--- Materials provided Enclosed Below ---
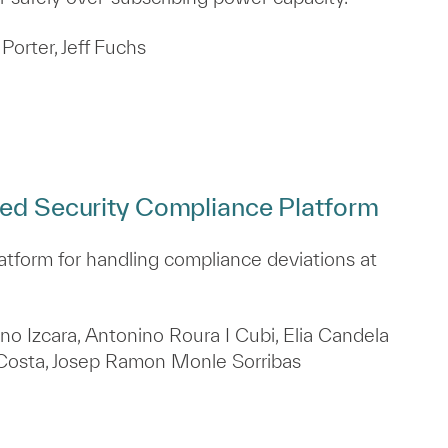
Porter, Jeff Fuchs
ted Security Compliance Platform
atform for handling compliance deviations at
no Izcara, Antonino Roura I Cubi, Elia Candela
z Costa, Josep Ramon Monle Sorribas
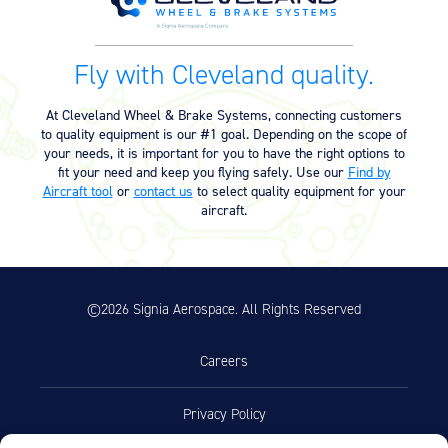
Fly with Cleveland quality.
At Cleveland Wheel & Brake Systems, connecting customers
to quality equipment is our #1 goal. Depending on the scope of
your needs, it is important for you to have the right options to
fit your need and keep you flying safely. Use our
Find by
Aircraft tool
or
contact us
to select quality equipment for your
aircraft.
©2026 Signia Aerospace. All Rights Reserved
Careers
Privacy Policy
--- End of Enclosed Materials provided ---
All lines from the one that has "to select quality equipment for your" through the end of the material above should be returned exactly; omit the rest.

to select quality equipment for your
aircraft.
©2026 Signia Aerospace. All Rights Reserved
Careers
Privacy Policy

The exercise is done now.